**What is required**
Below are records. Find each line in them that holds the word "round" and copy it.

───── Records for this task ─────

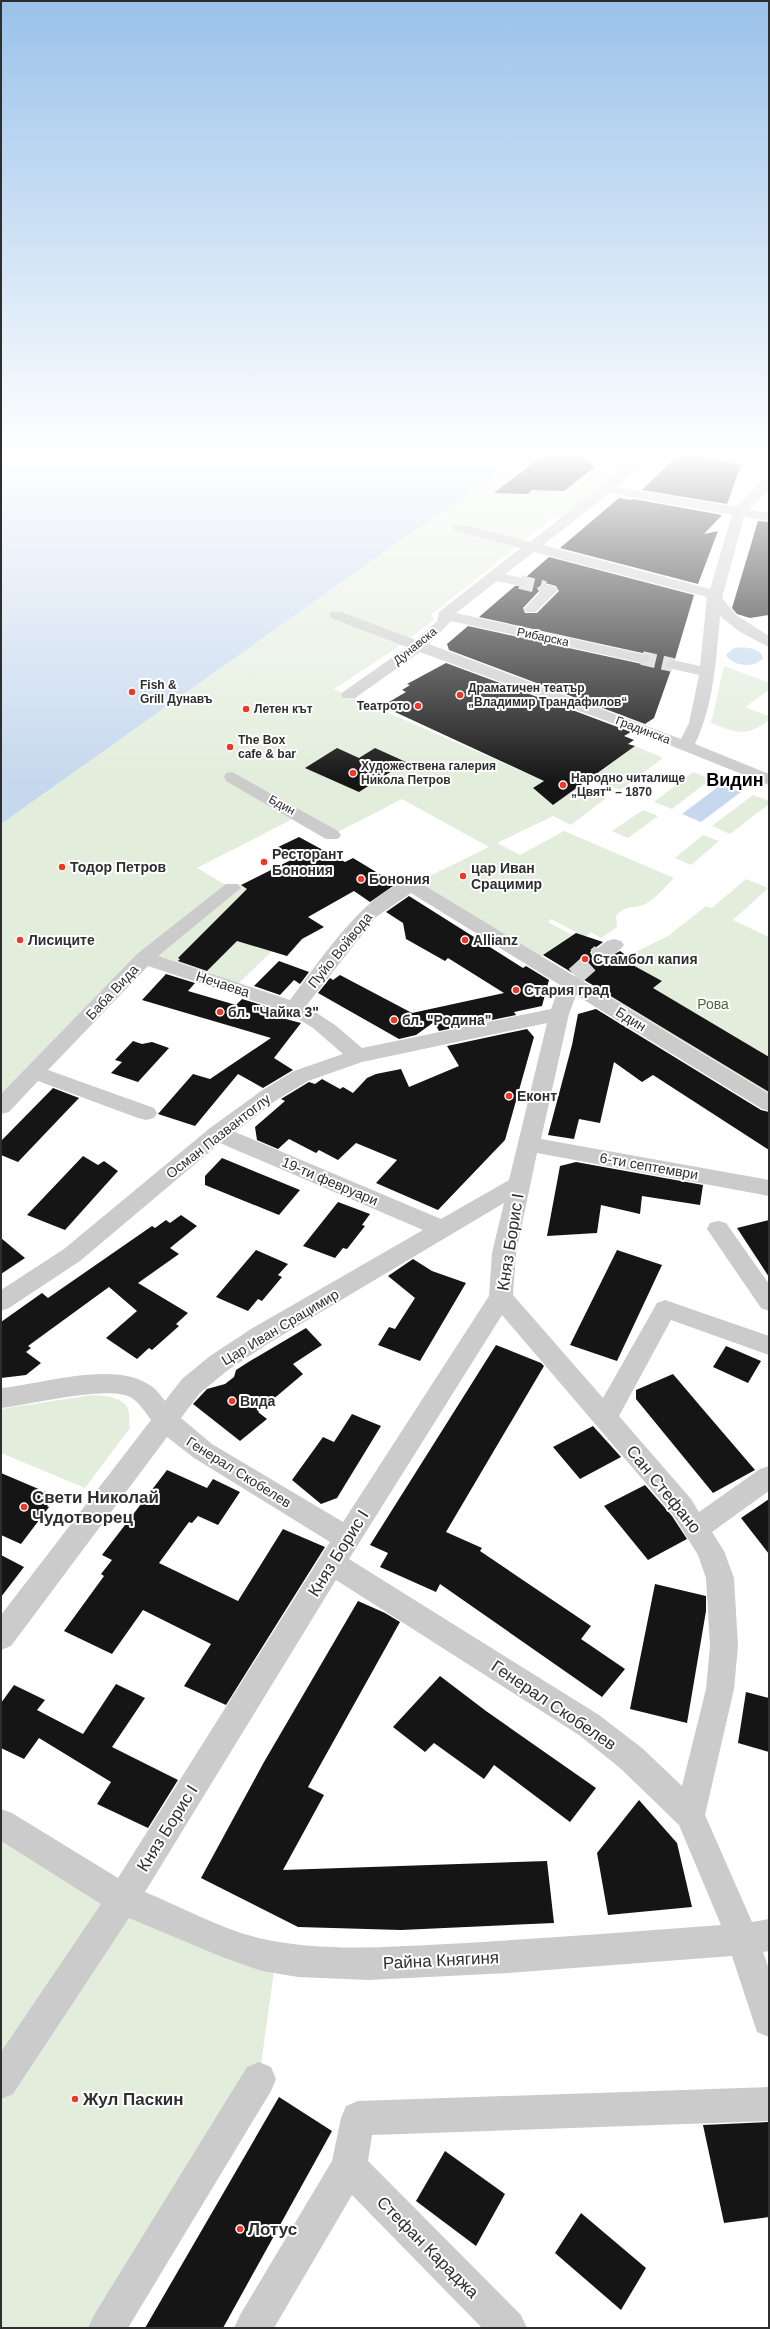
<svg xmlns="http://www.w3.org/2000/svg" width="770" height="2329" font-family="Arial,sans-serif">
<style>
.green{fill:#e2eddb}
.water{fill:#c6d8ee}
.building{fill:#151515;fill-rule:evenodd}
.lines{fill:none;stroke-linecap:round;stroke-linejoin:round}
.minor-tunnel-far1{stroke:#d5d5d5;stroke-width:14;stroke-dasharray:14 7;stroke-linecap:butt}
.minor-tunnel{stroke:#d5d5d5;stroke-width:19;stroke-dasharray:19 10;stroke-linecap:butt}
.minor{fill:#cbcbcb;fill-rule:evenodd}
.poi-dot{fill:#f03626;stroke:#fff;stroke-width:1.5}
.labels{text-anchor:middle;stroke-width:4;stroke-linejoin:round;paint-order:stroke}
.far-street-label{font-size:12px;fill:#2e2e2e;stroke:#fff}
.far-poi-label{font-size:12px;font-weight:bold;fill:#2e2e2e;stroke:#fff;text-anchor:start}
.poi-label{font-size:14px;font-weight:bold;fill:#2e2e2e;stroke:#fff;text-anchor:start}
.street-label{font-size:14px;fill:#2e2e2e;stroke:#fff}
.park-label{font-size:14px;fill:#496d39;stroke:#fff}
.near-street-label{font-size:17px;fill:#2e2e2e;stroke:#fff}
.near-poi-label{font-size:17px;font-weight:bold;fill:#2e2e2e;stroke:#fff;text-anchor:start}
.far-town-label{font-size:18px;font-weight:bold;fill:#000;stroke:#fff}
</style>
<rect width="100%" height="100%" fill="#fff"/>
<!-- green -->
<g class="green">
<path d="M523,456H643L568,519L555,516L432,614L434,620L398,647L334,689L544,781L533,789L553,805L579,787L606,798L571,825L553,816L497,843L520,855L564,831L674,878C666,886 657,897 647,903C636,910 628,902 616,916L617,927L601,938L591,932L585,937L551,919L548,922L572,935L539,958L411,885L489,847L402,799L332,835L300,815L197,868L231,888L241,885L277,908V946L272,951L235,987L144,958L1,1107V824L391,547Z"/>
<path d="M724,666L769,683V690L745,707L769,716V720C745,738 738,733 711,723Z"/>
<path d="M635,746L663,758L620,790L591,778Z"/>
<path d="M693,772L711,779L672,809L654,802Z"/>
<path d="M753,795L769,801V804L730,834L712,826Z"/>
<path d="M643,810L658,816L628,838L612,831Z"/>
<path d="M703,835L719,841L691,865L675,858Z"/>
<path d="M746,879L768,888L733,920L769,937V1104L569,981L575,976L610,997L640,976L656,985L662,981L629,963L632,960L625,957L668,936L706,906L712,908Z"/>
<path d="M92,1395C102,1396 121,1396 127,1407C130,1412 129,1422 130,1428L85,1488L1,1453V1409Z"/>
<path d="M1,1824L276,1957L259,2079L107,2328H1Z"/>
</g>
<!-- water -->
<g class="water">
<path d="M1,456H523L391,547L1,824Z"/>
<path d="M734,648C744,647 760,647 763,658C755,669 732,666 726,655Z"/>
<path d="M722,784L741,792L701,822L682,814Z"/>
</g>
<!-- building -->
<g class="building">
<path d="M542,456H582L595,467L564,491L532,490L528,494L494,493Z"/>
<path d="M677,456H700L741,465L727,504L642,490Z"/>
<path d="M619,498L631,500L633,499L722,515L704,534L718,531L698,584L560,548Z"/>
<path d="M758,521L769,522V615L750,618L737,614L732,608Z"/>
<path d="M549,557L694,595L675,659L667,661L664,665L671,670L654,718L645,724L449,650L447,644L468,626L642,664L648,662L652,658L647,654L479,617L515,586H526L528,581L525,578ZM545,583L556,586L559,591L537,613H525L523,608L539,591L537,588Z"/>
<path d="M446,663L631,732L624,736L634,740L628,744L635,746L553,805L533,788L544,781L382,706L406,692L402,690L410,685L407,684Z"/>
<path d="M337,748L359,758L375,748L406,762L359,792L305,768Z"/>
<path d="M299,837L345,862L353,858L396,884L370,902L354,891L308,917L324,927L302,939L287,956L237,941L207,971L178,961L180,959L178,958L247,889L241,885L291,860L274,849Z"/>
<path d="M409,896L523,968L526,966L549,980L542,1006L514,1012L516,1015L439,1031L434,1022L416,1035L399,1039L318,993L330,978L333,980L340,975L412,1013L504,993L448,958L445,961L406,939L403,923L386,912Z"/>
<path d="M576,933L603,942L590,952L593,958H607L620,951L627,956L625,957L632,961L629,963L662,981L653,988L769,1057V1092L543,955Z"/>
<path d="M279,961L309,972L300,984L294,980L280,995L254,986Z"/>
<path d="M166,974L195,983L188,991L236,1005L242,999L268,1007L263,1013L301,1023L274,1058L293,1070L263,1088L238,1074L195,1126L158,1114L193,1074L210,1079L271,1038L142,1000Z"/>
<path d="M596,1009L761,1110L769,1112V1150L653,1075L642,1082L614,1062L600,1123L579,1119L574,1139L548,1135L572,1045L578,1014Z"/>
<path d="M527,1029L534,1037L505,1140L438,1210L376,1183L397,1160L356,1143L338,1160L319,1150L316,1153L289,1139L278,1149L257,1140L255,1127L285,1101L281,1099L309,1082L315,1084L322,1079L340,1089L343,1087L353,1093L367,1078L376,1074L401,1069L409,1087L459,1066L447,1046Z"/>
<path d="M133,1041L142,1044L152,1042L169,1048L138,1082L111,1073L122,1062L115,1060Z"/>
<path d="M53,1088L79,1098L18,1162L1,1155V1141Z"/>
<path d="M83,1156L98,1165L104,1161L118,1171L65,1230L27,1215Z"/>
<path d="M222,1158L278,1181L300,1190L279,1215L205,1185V1176Z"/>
<path d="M576,1162L703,1185L700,1205L642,1196L640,1214L601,1205L597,1233L547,1236L560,1166Z"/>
<path d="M338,1202L370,1214L362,1225L365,1226L347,1249L343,1248L335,1258L303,1246Z"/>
<path d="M181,1215L197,1226L170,1248L179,1254L138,1283L188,1313L176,1324L179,1326L152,1350L149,1348L137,1359L106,1338L137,1311L109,1287L28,1346L31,1348L26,1352L41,1363L26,1375L1,1378V1322L42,1293L48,1298L152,1226L155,1228L166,1220L170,1223Z"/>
<path d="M769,1220V1277L737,1228Z"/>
<path d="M1,1238L25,1258L1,1274Z"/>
<path d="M256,1250L288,1264L278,1275L282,1277L262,1301L258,1299L248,1311L216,1297Z"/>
<path d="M617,1250L662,1265L617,1361L570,1345Z"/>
<path d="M413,1259L432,1271L466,1283L420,1361L378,1345L389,1327L395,1329L415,1298L388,1276Z"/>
<path d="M306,1328L322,1345L293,1364L303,1374L258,1412L267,1419L240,1441L193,1404L207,1389L225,1384L234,1377L236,1370L250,1361Z"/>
<path d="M496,1345L541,1363L544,1366L446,1532L482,1548L480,1551L591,1626L581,1639L625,1669L602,1697L440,1584L436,1592L380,1567L388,1553L370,1545Z"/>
<path d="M726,1346L761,1361L748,1383L713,1367Z"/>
<path d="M673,1374L701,1407L755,1470L713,1493L636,1399V1390Z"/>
<path d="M352,1414L381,1426L337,1498L321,1504L292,1480L323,1437L334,1442Z"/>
<path d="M593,1426L621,1457L580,1479L553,1447Z"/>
<path d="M167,1470L207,1488L213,1479L240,1492L218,1525L198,1516L192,1523L189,1522L159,1563L238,1601L283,1529L325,1547L226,1705L184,1686L211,1644L143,1610L112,1654L64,1631L104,1576L101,1574L112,1560L102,1555Z"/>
<path d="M1,1473L55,1496L47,1506L49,1507L21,1544L1,1535Z"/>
<path d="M645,1485L672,1516L687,1539L648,1560L604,1506Z"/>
<path d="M769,1499V1554L741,1518Z"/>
<path d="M1,1555L24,1567L1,1597Z"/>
<path d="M655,1584L706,1596V1611L687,1723L630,1709Z"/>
<path d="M358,1601L385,1613L400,1622L308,1787L324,1795L283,1870L547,1861L554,1923L401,1930L298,1927L201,1878L264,1762Z"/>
<path d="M440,1676L486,1711L596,1788L570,1822L494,1765L484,1779L434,1743L425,1752L393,1727Z"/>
<path d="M116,1684L145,1698L112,1747L178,1780L148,1828L97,1804L111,1782L39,1738L24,1759L1,1748V1703L14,1685L45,1700L37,1710L83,1734Z"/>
<path d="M746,1692L769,1698V1752L738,1743Z"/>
<path d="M639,1800L677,1843L692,1907L608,1915L597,1853Z"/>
<path d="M279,2097L332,2131L223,2328H145Z"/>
<path d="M769,2122V2217L724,2223L703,2125Z"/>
<path d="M445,2151L505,2194L476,2246L416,2201Z"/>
<path d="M581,2213L646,2268L621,2310L555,2253Z"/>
</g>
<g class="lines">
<!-- minor-tunnel-far1 -->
<g class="minor-tunnel-far1">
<path d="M520,582L545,588"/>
<path d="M642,658L673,665"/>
</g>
<!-- minor-tunnel -->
<path class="minor-tunnel" d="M575,976L601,953"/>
<!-- minor -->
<g class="minor">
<path d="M635,456H649L617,487L736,507L764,479L769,478V489L749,510L769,513V521L744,517L722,598L736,615L769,636V647L740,632L720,616C716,660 714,704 695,744L769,774V785L647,736L420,652L355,698H343L341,695L343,692L407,647L331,618L329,615L331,612H341L416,640L437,621L439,612L521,548L455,531L453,528L455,525L460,524L530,542L602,486ZM610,493L732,515L710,589L543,545ZM534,552L707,597L700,666L673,660L668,662L665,665L668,668L699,675L689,723L681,739L429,644L451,621L642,663L647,661L650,658L647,655L456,613L497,581L520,586L525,585L527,582L525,579L505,574Z"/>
<path d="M714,456H741L737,462L733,463Z"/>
<path d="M545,584L556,587L558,590L536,612H526L524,609L541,591L538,588Z"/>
<path d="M232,772L338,831L341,835L338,839H326L226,781L224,777L226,773Z"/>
<path d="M411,880L417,881L769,1094V1111L762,1109L576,995L569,1014L541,1139L769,1180V1196L537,1153L516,1253L513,1295L603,1398L657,1303L665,1300L769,1336V1355L671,1320L619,1416L691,1499L699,1512L760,1469L769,1466V1491L712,1532L724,1551L734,1578L738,1646L734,1689L705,1815L752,1922L769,1919V1951L763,1952L769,1969V2037L757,2032L732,1956L508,1973L369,1980L298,1977L262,1971L222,1957L129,1918L13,2094L1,2099V2052L101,1904L1,1841V1809L12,1813L118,1878L330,1542L194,1458L167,1437L11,1646L1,1650V1615L151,1420C145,1412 139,1402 130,1397C107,1385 29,1405 1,1408V1388C42,1384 112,1361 148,1384C156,1388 160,1395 165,1401L182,1379L210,1356L251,1329L423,1230L220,1143L80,1261L9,1308L1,1311V1290L64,1249L210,1128L261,1091L294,1071L343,1054L313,1028L287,1012L148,966L48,1070L154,1108L157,1113L154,1118L146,1120L138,1118L38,1081L9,1112L1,1114V1094L137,954L226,884H238L241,888L158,956L290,1000C319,963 364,891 411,880ZM411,893L560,985L551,1009L362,1048L335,1025L306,1006L376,917ZM547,1023L509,1180L441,1219L235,1132L275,1101L308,1081L362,1062ZM504,1203L492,1253L489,1296L343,1522L212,1444L181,1418L200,1393L228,1370L269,1343ZM502,1315L673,1515L698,1555L706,1578L710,1646L706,1689L682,1786L642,1748L599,1715L349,1559ZM336,1580L579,1735L620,1768L679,1825L721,1925C629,1932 538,1939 447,1944C386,1947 323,1952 263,1939C223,1930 183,1908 145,1892Z"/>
<path d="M614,939L621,941L624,945C617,954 605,960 594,957L591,953L607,941Z"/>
<path d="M718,1221L726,1223L769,1284V1311L761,1308L707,1229L710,1223Z"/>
<path d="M259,2062L271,2067L276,2079L271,2091L128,2328H88L94,2315L247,2067Z"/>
<path d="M769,2087V2121L372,2135L368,2161L521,2315L527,2328H482L352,2195L274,2328H234L240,2315L332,2161L341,2118L346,2106L358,2101Z"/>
</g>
</g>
<!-- sky -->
<linearGradient id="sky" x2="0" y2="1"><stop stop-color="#9ac2ea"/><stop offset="0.58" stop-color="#fff"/><stop offset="1" stop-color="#fff" stop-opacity="0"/></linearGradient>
<rect width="770" height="783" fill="url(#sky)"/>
<!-- markers -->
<g class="poi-dot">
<circle cx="132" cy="692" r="4"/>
<circle cx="460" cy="695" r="4"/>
<circle cx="418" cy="706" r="4"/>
<circle cx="246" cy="709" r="4"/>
<circle cx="230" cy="747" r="4"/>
<circle cx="353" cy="773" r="4"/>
<circle cx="563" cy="785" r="4"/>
<circle cx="264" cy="862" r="4"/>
<circle cx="62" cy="867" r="4"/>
<circle cx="463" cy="876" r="4"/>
<circle cx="361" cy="879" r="4"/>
<circle cx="20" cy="940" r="4"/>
<circle cx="465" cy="940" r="4"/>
<circle cx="585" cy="959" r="4"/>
<circle cx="516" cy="990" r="4"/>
<circle cx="220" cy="1012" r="4"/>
<circle cx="394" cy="1020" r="4"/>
<circle cx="509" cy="1096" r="4"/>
<circle cx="232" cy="1401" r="4"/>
<circle cx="24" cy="1507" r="4"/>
<circle cx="75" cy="2099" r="4"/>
<circle cx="240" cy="2229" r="4"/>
</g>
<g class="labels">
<!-- far-street labels -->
<g class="far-street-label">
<text transform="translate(543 637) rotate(12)" y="4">Рибарска</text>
<text transform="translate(415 646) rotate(-39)" y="4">Дунавска</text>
<text transform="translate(643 730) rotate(21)" y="4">Градинска</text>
<text transform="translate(282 805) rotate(29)" y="4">Бдин</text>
</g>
<!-- far-poi labels -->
<g class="far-poi-label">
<text x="140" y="689">Fish &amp;<tspan x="140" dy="14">Grill Дунавъ</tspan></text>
<text x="468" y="692">Драматичен театър<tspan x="468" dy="14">„Владимир Трандафилов“</tspan></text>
<text x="410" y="710" text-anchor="end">Театрото</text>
<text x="254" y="713">Летен кът</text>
<text x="238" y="744">The Box<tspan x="238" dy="14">cafe &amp; bar</tspan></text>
<text x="361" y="770">Художествена галерия<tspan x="361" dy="14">Никола Петров</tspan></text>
<text x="571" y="782">Народно читалище<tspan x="571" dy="14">„Цвят“ – 1870</tspan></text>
</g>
<!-- poi labels -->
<g class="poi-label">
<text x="272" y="859">Ресторант<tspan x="272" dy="16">Бонония</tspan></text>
<text x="70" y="872">Тодор Петров</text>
<text x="471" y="873">цар Иван<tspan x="471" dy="16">Срацимир</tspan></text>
<text x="369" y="884">Бонония</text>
<text x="28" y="945">Лисиците</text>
<text x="473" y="945">Allianz</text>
<text x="593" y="964">Стамбол капия</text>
<text x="524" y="995">Стария град</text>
<text x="228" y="1017">бл. "Чайка 3"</text>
<text x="402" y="1025">бл. "Родина"</text>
<text x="517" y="1101">Еконт</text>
<text x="240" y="1406">Вида</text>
</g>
<!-- street labels -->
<g class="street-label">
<text transform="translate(340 950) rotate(-51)" y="5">Пуйо Войвода</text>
<text transform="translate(223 984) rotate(18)" y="5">Нечаева</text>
<text transform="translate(112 992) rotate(-47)" y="5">Баба Вида</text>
<text transform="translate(631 1019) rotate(32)" y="5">Бдин</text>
<text transform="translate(218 1136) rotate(-38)" y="5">Осман Пазвантоглу</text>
<text transform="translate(649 1166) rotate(10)" y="5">6-ти септември</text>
<text transform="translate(330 1181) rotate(23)" y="5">19-ти февруари</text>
<text transform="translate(280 1327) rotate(-31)" y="5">Цар Иван Срацимир</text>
<text transform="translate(239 1472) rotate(32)" y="5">Генерал Скобелев</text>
</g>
<!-- park labels -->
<g class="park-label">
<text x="713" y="1009">Рова</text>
</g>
<!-- near-street labels -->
<g class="near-street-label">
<text transform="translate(510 1242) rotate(-81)" y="6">Княз Борис I</text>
<text transform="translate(664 1489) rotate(51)" y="6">Сан Стефано</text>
<text transform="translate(338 1553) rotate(-58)" y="6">Княз Борис I</text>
<text transform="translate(554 1705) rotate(34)" y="6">Генерал Скобелев</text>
<text transform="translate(167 1828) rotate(-58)" y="6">Княз Борис I</text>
<text transform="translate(441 1960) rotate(-3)" y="6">Райна Княгиня</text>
<text transform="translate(428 2247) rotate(45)" y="6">Стефан Караджа</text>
</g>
<!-- near-poi labels -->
<g class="near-poi-label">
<text x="32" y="1503">Свети Николай<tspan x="32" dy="20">Чудотворец</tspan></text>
<text x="83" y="2105">Жул Паскин</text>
<text x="248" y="2235">Лотус</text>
</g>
<!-- far-town labels -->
<g class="far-town-label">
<text x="735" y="786">Видин</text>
</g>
</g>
<!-- border -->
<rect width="770" height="2329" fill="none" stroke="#2e2e2e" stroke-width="4"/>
</svg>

─────

**Written solution**
.lines{fill:none;stroke-linecap:round;stroke-linejoin:round}
.labels{text-anchor:middle;stroke-width:4;stroke-linejoin:round;paint-order:stroke}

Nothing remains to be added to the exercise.